From Flux document https://fluxml.ai/Flux.jl/v0.10/models/layers/#Convolution-and-Pooling-Layers-1, the dimension order for input data is WHCN (width, height, # channels, # batches).
I am a bit confused regarding why this ordering is used.
- When an image is loaded, the natural dimension is (height, width). Hence if we want to feed the data into the Convolution layer, we need to do a transpose, which seems to be unnecessary.
- The example in the model (https://github.com/FluxML/model-zoo/blob/master/vision/cifar10/cifar10.jl) doesn’t actually follow this document. Instead of WHCN, HWCN order is used. Although we could argue, for the images with width=height, the ordering probably doesn’t make any difference.
- For comparison, Pytorch use the NCWH order.

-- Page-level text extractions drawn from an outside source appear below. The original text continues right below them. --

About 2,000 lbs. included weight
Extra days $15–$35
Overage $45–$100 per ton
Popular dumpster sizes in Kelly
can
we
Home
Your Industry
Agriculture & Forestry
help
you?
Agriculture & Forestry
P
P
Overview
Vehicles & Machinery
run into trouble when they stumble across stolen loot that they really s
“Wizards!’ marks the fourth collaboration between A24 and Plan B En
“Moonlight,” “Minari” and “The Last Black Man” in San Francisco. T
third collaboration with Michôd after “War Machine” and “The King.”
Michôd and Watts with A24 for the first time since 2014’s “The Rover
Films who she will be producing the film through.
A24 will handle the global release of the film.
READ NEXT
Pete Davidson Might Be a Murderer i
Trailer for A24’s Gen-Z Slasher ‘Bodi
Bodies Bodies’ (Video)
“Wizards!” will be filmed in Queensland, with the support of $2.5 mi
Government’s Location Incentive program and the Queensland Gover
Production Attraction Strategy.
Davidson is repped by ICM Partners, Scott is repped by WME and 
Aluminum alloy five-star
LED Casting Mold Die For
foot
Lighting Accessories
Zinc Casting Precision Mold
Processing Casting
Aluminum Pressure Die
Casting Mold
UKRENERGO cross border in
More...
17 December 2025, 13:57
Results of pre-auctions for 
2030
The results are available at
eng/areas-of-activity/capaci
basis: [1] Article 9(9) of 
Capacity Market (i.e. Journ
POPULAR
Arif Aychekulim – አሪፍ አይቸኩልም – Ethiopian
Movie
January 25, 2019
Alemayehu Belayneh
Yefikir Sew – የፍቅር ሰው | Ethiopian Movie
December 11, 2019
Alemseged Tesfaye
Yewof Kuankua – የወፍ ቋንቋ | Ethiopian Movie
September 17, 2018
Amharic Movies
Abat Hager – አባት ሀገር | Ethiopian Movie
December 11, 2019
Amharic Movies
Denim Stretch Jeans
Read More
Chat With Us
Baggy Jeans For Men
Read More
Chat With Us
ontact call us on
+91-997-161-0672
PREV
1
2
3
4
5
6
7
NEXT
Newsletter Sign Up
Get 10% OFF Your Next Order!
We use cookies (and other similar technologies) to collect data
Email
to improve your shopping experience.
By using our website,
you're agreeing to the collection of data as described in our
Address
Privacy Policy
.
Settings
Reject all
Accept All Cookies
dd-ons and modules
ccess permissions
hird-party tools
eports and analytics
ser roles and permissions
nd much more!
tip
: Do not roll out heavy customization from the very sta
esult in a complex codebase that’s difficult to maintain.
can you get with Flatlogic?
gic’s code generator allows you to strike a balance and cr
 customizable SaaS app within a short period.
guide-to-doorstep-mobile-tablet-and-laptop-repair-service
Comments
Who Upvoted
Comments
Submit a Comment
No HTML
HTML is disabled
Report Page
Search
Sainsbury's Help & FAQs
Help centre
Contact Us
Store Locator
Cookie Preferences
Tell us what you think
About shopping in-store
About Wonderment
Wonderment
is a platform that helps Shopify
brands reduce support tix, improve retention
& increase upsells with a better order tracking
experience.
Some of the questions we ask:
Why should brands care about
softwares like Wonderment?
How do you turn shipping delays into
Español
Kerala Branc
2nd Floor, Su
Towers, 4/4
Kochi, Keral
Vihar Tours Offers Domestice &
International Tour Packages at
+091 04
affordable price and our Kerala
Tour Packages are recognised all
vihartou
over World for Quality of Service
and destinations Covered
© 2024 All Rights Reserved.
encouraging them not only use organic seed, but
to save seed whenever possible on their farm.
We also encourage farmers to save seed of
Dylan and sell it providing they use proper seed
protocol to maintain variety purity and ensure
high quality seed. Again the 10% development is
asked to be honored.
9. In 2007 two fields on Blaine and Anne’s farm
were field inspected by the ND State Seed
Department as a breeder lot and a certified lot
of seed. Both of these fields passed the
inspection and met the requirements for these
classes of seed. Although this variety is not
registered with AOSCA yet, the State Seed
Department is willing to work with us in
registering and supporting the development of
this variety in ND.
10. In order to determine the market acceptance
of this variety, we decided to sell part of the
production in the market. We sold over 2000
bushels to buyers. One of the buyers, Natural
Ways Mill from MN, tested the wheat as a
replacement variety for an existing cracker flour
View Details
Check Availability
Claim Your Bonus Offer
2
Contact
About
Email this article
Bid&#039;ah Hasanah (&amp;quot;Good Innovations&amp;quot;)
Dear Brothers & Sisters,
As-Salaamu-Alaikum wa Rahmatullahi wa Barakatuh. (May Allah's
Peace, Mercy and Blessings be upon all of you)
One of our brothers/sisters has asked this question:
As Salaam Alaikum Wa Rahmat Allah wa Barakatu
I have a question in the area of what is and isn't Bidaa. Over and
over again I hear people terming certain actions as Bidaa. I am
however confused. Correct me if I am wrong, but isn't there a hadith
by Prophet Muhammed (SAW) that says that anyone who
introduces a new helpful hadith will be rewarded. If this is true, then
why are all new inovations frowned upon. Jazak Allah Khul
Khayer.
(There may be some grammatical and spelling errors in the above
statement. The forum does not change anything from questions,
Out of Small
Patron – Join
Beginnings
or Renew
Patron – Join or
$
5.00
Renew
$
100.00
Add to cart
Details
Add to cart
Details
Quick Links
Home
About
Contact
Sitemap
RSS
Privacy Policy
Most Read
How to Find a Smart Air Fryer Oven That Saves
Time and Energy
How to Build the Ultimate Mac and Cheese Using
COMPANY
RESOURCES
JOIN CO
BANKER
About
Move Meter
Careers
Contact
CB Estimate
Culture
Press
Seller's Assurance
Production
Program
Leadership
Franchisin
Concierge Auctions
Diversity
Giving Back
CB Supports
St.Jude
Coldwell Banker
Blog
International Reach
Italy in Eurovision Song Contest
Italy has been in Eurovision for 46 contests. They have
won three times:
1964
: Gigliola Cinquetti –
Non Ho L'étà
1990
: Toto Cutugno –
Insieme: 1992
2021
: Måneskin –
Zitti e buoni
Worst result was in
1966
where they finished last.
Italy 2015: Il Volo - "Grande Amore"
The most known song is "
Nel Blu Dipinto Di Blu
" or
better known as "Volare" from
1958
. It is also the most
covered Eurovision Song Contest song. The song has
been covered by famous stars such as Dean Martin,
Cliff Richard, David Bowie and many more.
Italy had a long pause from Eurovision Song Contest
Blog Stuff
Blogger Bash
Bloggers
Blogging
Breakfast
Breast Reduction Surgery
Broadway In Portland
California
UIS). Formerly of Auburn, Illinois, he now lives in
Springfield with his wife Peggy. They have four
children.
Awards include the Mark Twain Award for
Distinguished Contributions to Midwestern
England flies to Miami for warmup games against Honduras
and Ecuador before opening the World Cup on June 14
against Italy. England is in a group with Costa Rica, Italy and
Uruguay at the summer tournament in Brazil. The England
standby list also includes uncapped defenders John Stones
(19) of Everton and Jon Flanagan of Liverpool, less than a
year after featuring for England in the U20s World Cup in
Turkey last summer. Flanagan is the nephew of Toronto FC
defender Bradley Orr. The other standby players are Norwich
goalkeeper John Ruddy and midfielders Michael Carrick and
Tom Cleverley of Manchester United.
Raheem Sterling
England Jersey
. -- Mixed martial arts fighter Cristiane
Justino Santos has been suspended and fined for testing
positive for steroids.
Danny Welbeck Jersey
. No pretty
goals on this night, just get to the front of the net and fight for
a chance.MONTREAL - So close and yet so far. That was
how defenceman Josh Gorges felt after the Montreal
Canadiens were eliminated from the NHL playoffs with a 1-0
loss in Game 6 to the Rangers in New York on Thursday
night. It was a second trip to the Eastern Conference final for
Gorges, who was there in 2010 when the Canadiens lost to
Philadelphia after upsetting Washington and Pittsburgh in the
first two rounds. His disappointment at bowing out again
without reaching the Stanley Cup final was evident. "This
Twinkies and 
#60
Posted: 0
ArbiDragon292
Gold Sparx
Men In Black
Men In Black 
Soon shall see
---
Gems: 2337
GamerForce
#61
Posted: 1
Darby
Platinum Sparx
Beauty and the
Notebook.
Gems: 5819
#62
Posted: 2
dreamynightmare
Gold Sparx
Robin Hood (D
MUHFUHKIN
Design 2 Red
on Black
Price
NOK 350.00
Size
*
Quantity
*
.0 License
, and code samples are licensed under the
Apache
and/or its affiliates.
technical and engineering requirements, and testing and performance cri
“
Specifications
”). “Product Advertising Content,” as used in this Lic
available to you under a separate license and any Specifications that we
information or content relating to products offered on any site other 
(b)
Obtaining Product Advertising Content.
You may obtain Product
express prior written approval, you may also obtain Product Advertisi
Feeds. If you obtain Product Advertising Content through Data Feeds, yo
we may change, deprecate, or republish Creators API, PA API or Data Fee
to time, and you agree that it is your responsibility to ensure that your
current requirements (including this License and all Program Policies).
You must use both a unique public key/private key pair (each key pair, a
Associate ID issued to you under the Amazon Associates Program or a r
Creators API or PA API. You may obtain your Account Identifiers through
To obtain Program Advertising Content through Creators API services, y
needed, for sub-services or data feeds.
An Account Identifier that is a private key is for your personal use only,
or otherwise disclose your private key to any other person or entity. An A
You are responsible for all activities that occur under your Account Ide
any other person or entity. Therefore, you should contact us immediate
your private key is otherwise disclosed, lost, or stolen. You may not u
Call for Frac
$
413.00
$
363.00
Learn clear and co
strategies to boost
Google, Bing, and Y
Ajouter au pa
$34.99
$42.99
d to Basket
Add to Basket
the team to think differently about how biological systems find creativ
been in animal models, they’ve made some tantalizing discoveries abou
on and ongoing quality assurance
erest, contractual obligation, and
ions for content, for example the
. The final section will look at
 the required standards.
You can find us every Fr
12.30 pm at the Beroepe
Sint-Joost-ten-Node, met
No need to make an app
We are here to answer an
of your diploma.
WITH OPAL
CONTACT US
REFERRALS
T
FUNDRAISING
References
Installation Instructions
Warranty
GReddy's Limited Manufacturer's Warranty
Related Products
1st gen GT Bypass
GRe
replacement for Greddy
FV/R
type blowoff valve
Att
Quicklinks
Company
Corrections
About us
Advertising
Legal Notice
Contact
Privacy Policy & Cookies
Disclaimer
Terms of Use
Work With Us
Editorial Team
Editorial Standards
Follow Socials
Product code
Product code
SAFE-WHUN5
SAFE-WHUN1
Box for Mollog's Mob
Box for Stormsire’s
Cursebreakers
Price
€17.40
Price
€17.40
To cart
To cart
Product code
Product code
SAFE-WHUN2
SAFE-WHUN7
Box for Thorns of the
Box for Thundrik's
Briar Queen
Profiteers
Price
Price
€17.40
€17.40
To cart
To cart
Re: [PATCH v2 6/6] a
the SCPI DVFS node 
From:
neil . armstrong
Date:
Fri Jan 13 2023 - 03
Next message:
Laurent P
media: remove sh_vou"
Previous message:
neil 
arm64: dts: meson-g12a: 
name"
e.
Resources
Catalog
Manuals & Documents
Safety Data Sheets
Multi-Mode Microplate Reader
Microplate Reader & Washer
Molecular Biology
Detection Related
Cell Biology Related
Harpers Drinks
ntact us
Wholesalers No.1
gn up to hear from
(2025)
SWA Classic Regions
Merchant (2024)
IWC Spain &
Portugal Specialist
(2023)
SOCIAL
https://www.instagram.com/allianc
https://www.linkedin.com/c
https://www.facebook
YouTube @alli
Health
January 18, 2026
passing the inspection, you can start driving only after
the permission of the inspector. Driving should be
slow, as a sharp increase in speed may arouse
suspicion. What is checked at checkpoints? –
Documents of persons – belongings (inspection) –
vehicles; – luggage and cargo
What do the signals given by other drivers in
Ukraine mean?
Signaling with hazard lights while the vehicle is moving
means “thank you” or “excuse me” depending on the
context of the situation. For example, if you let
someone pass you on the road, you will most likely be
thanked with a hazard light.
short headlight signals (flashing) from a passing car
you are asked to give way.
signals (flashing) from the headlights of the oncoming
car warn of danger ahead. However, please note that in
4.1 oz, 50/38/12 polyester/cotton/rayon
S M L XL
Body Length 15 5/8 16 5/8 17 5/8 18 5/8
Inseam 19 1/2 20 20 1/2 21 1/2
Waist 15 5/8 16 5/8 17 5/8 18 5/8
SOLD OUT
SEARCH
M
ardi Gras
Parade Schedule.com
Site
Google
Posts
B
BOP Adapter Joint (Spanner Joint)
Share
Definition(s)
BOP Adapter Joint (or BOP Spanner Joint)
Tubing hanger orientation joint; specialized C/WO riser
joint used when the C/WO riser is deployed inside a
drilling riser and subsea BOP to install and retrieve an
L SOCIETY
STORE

I think that in commonplace image formats (e.g. PNG, BMP) the image data are packed in rows. This means that when you scan the file, you do it left-to-right, row by row. On the other hand, the data of arrays in Julia are ordered column-wise.
So, if you want to fill an array with the data of an image in the same order as it is scanned from the file, the dimension of the array should be W×H×C. If you are filling a 4-dimensional array with data from N files, scanned one after another, you do it in an array with size W×H×C×N.
Thanks. I am a bit more clear now. But still, when we load an image, the data will always be presented as a height x width format. I guess it is just unfortunate that vectors are column-oriented, but images are naturally row-oriented.
Silly me! In image files, channels are stored together for each pixel, so the real order of data as scanned from the files should be CWH, not WHC as I had said.